Filter the data for lines with the word "Check" and copy those lines.
══ PROVIDED MATERIAL ══
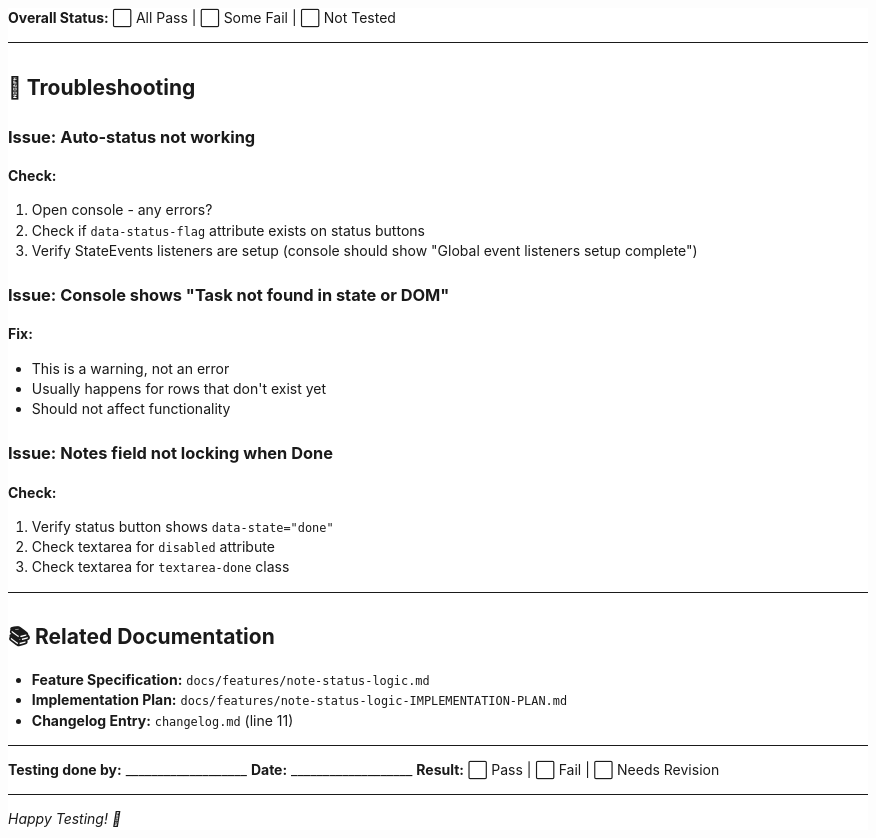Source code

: **Overall Status:** ⬜ All Pass | ⬜ Some Fail | ⬜ Not Tested

---

## 🔧 Troubleshooting

### Issue: Auto-status not working
**Check:**
1. Open console - any errors?
2. Check if `data-status-flag` attribute exists on status buttons
3. Verify StateEvents listeners are setup (console should show "Global event listeners setup complete")

### Issue: Console shows "Task not found in state or DOM"
**Fix:**
- This is a warning, not an error
- Usually happens for rows that don't exist yet
- Should not affect functionality

### Issue: Notes field not locking when Done
**Check:**
1. Verify status button shows `data-state="done"`
2. Check textarea for `disabled` attribute
3. Check textarea for `textarea-done` class

---

## 📚 Related Documentation

- **Feature Specification:** `docs/features/note-status-logic.md`
- **Implementation Plan:** `docs/features/note-status-logic-IMPLEMENTATION-PLAN.md`
- **Changelog Entry:** `changelog.md` (line 11)

---

**Testing done by:** ___________________
**Date:** ___________________
**Result:** ⬜ Pass | ⬜ Fail | ⬜ Needs Revision

---

_Happy Testing! 🚀_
═══
YOUR SOLUTION.
**Check:**
2. Check if `data-status-flag` attribute exists on status buttons
**Check:**
2. Check textarea for `disabled` attribute
3. Check textarea for `textarea-done` class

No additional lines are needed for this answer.